In those situations you could swing in with the Ten Commandments and start barking out moral imperatives to the people. But a wise one would perhaps start with the straightforward observation, “Something isn’t working there at a very basic level. What is it? These people are not happy. They are not united. Their lives are deeply disjointed and as a result a good many of them are having no fun at all. Let’s sift through the layers to see where things started to go wrong and maybe then we can figure out a better way so that you can all live together happily under one roof instead of falling apart in front of strangers who are turning your tragedy into their afternoon entertainment.”

The overall point is that we try to order our lives around various principles and proverbs in the belief that what we are finally aiming at is a coherent, cohesive life which fits with the larger picture of creation which God himself sketched at the dawn of time. The fear of the Lord means we believe that there just is a certain way that life is supposed to go. Wisdom and the pursuit of a prudent life stems from and depends on the up-front belief that despite how messed up and fragmented life often looks, in the long run all those diverse pieces belong to a single puzzle, the picture of which is held in the mind of the one true God in Christ Jesus the Lord.

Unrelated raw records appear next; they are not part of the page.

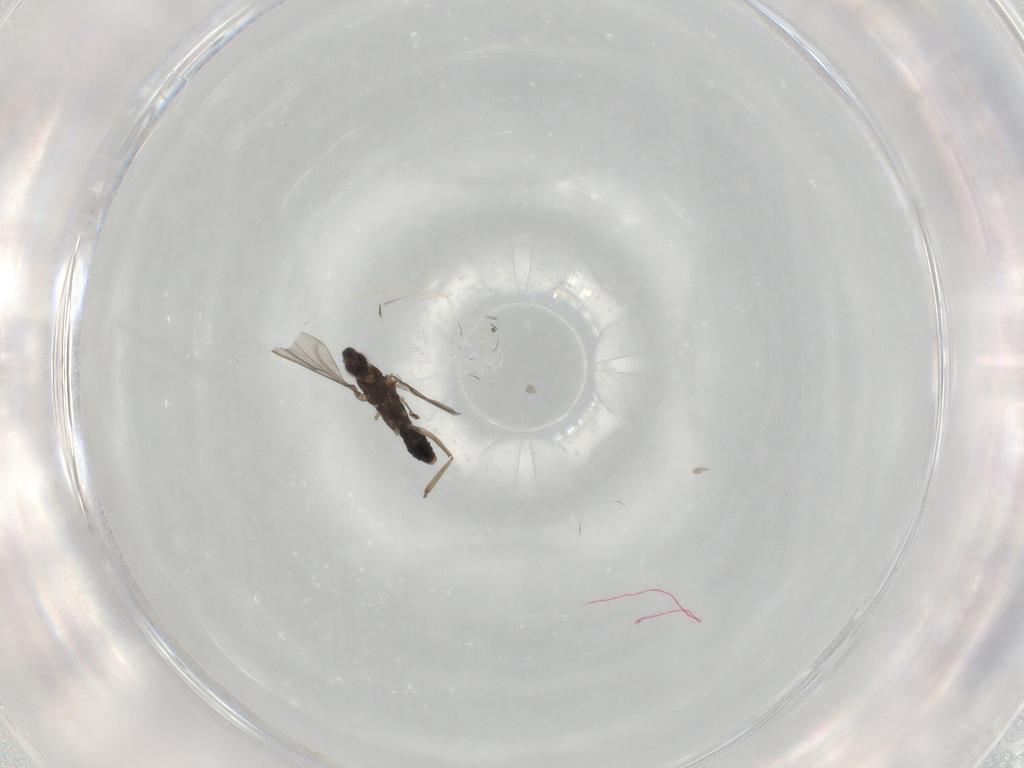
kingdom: Animalia
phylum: Arthropoda
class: Insecta
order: Diptera
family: Cecidomyiidae
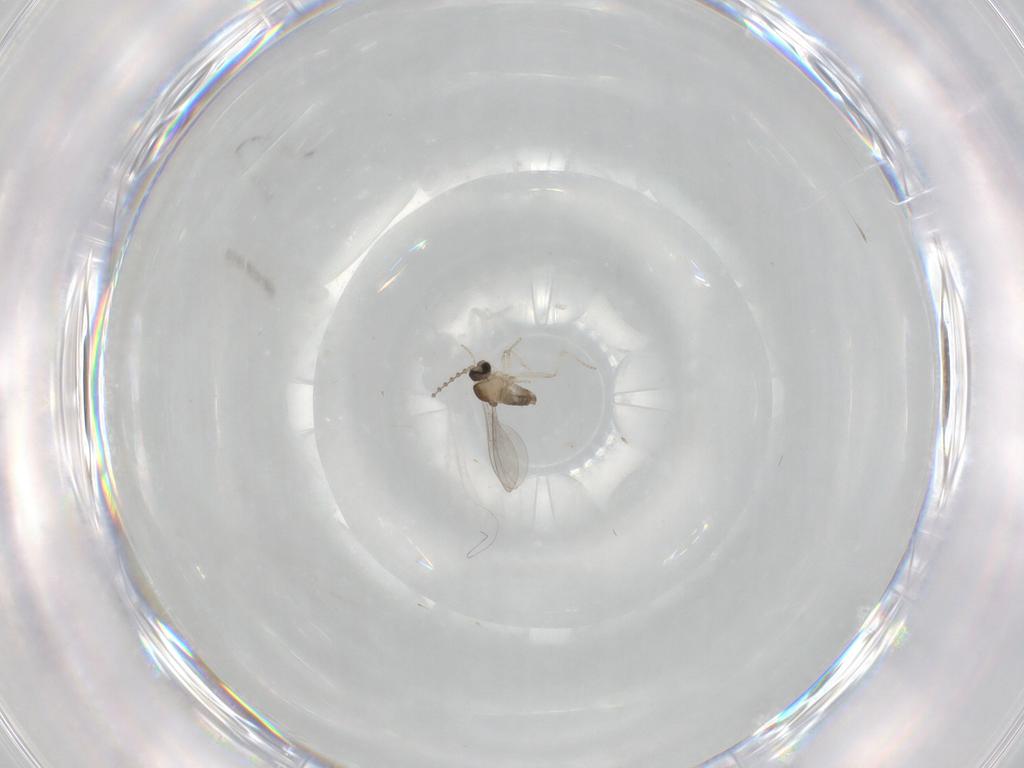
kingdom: Animalia
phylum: Arthropoda
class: Insecta
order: Diptera
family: Cecidomyiidae
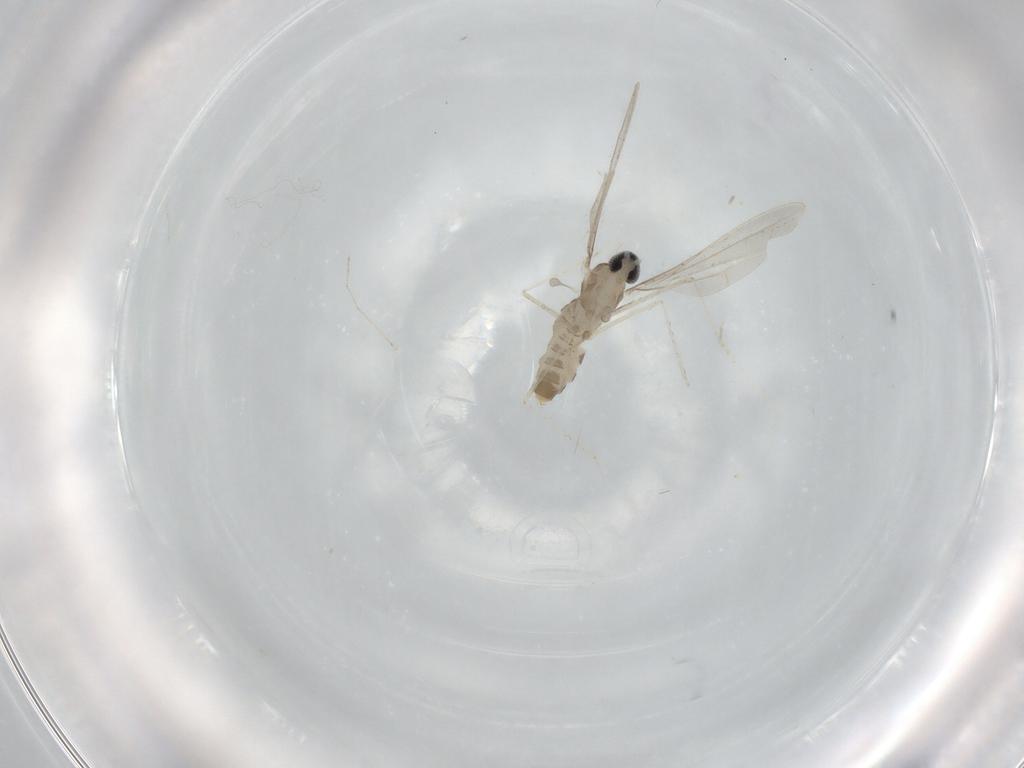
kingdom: Animalia
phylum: Arthropoda
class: Insecta
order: Diptera
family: Cecidomyiidae
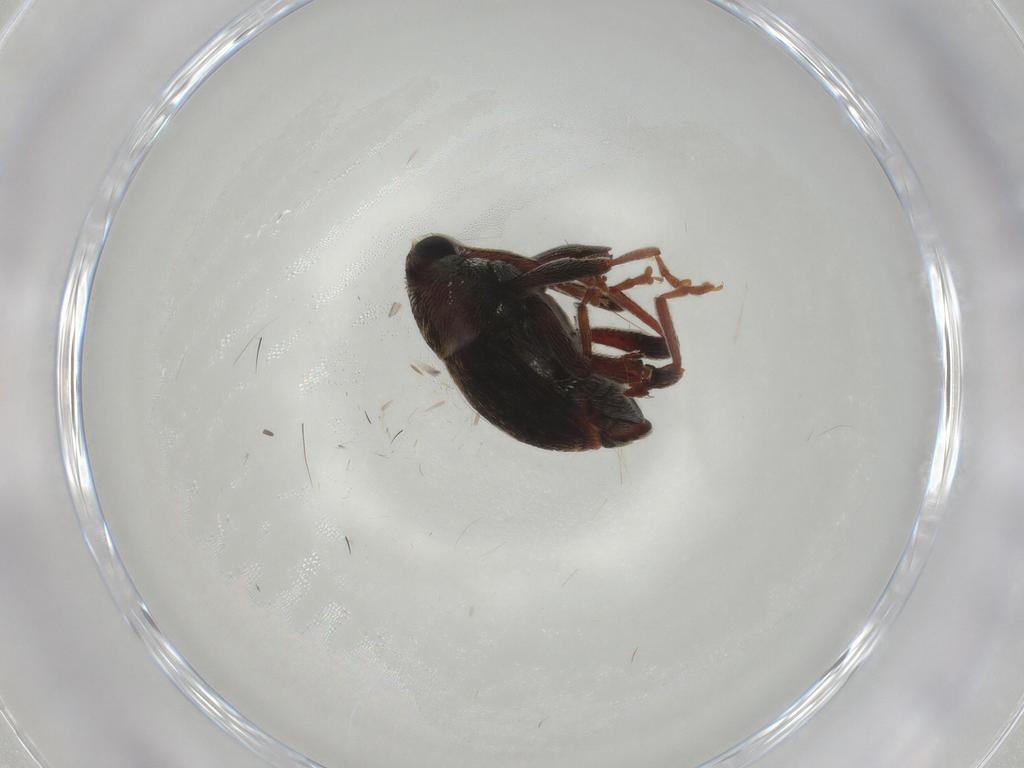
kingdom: Animalia
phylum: Arthropoda
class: Insecta
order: Coleoptera
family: Curculionidae
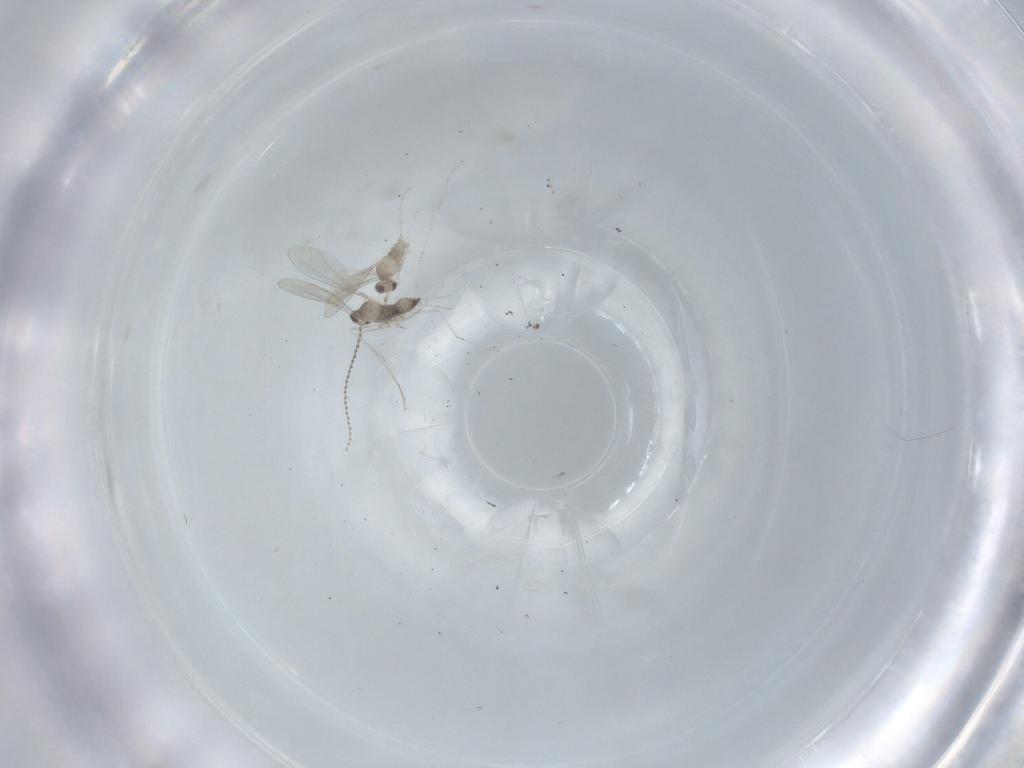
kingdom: Animalia
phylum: Arthropoda
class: Insecta
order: Diptera
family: Cecidomyiidae
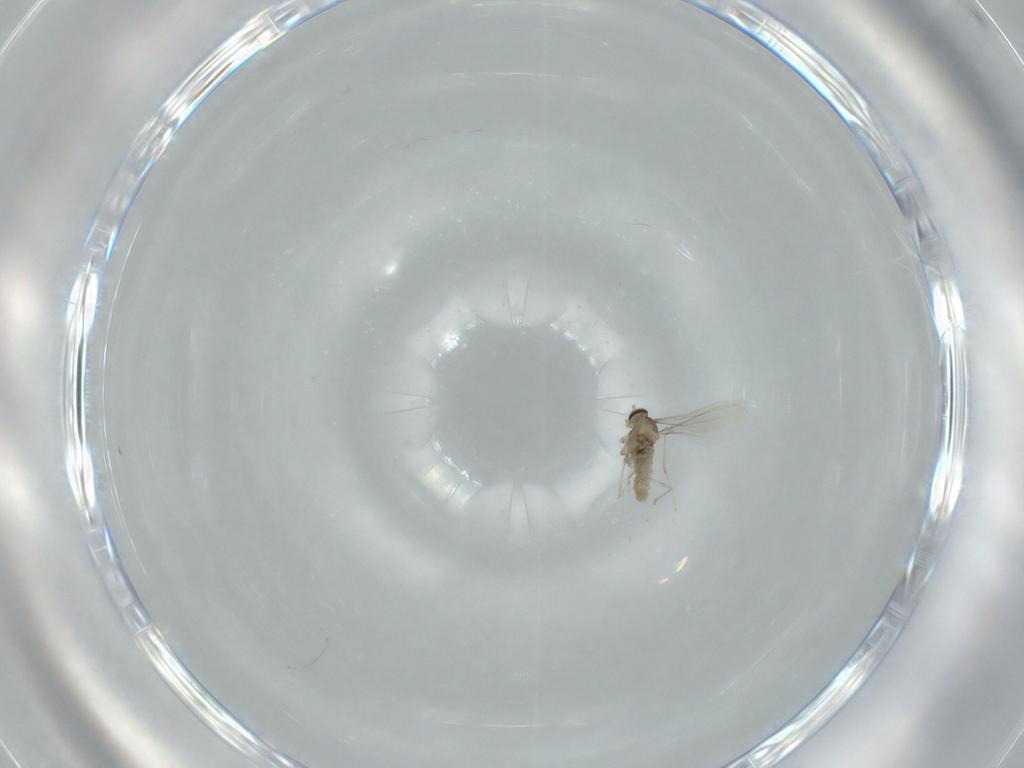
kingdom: Animalia
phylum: Arthropoda
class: Insecta
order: Diptera
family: Cecidomyiidae
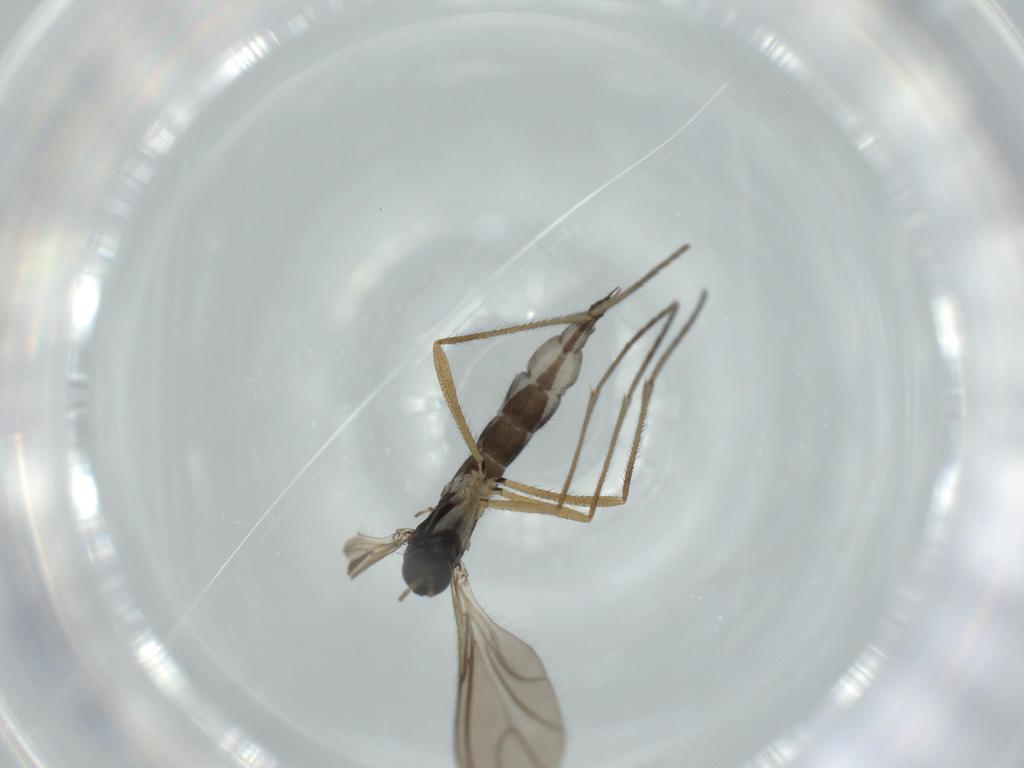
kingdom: Animalia
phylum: Arthropoda
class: Insecta
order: Diptera
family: Sciaridae
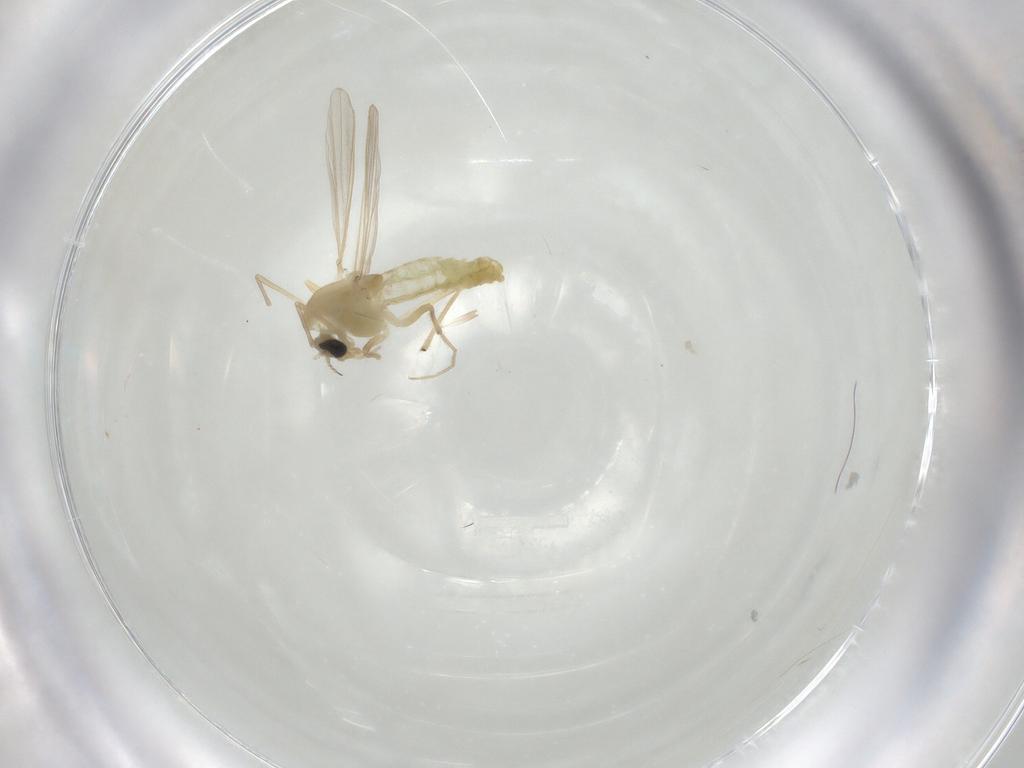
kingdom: Animalia
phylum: Arthropoda
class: Insecta
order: Diptera
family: Chironomidae
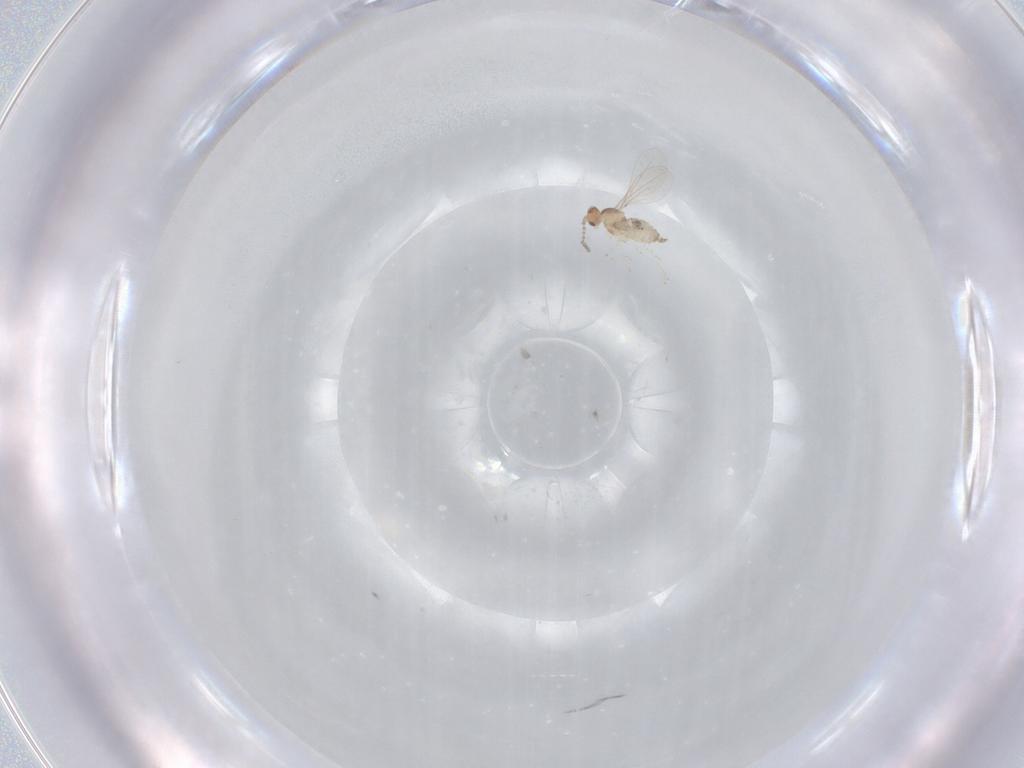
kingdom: Animalia
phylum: Arthropoda
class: Insecta
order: Diptera
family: Cecidomyiidae
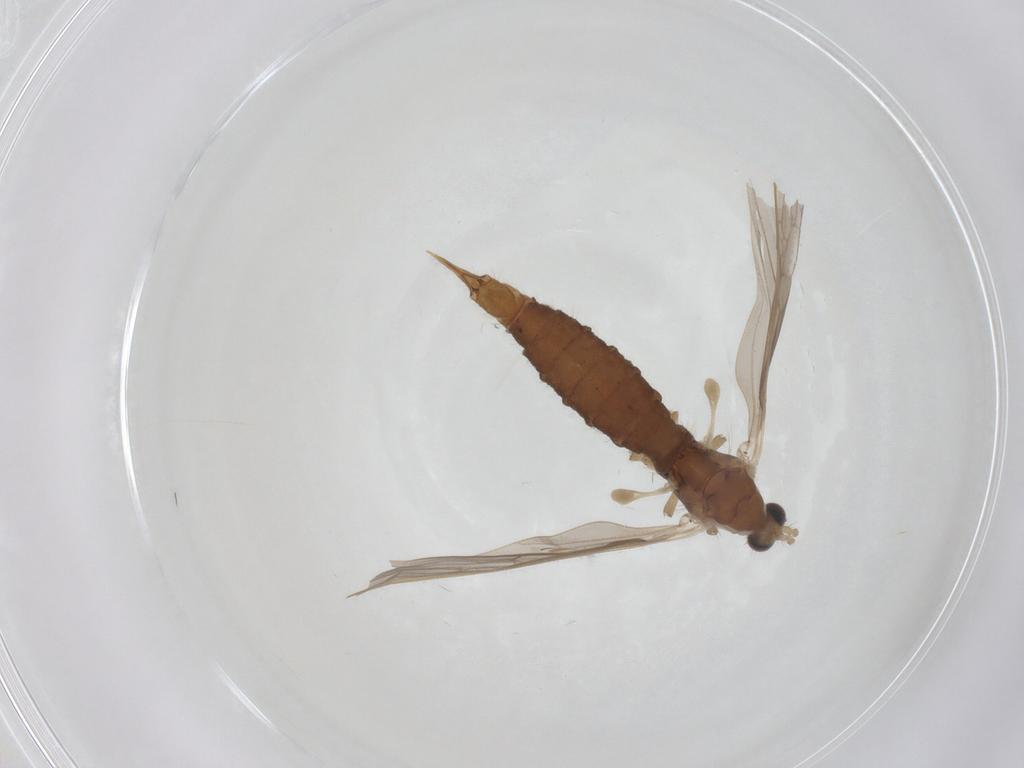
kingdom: Animalia
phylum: Arthropoda
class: Insecta
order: Diptera
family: Limoniidae
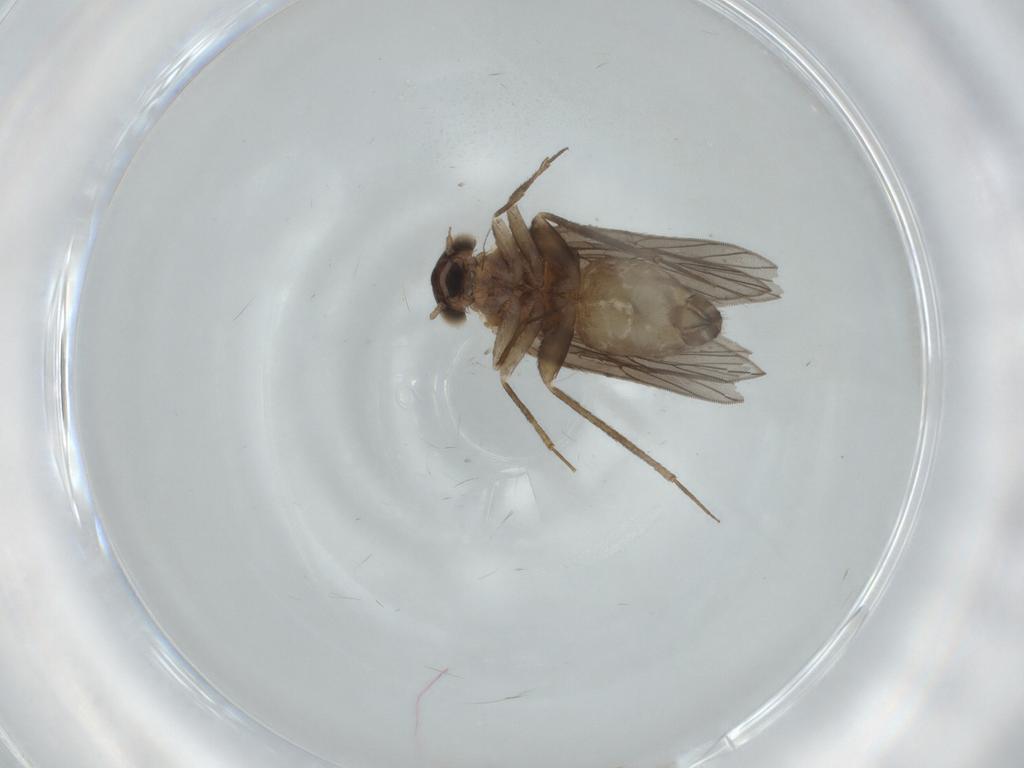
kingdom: Animalia
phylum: Arthropoda
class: Insecta
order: Psocodea
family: Lepidopsocidae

Because in the New Testament it becomes clear that Jesus is the Wisdom of God incarnate. Somehow, despite the odd way in which he lived and despite the scandalous quirk of his death (which seemed like the ultimate dead end), somehow this Jesus started to put the puzzle pieces back together again in a way more dramatic than anyone before or since ever managed to do. In Christ, the apostle Paul liked to say, God has turned the wisdom of the world into folly. One piece of conventional wisdom that Jesus overturned was the loopy notion that life is whatever a given individual makes of it.

Not true, Jesus said. Life is what God makes of it. The fear of that Lord is the beginning of wisdom. In Christ it is the end, the goal, of all wisdom, too. Blessed are those who pay attention, for theirs is the big picture that just is the new creation!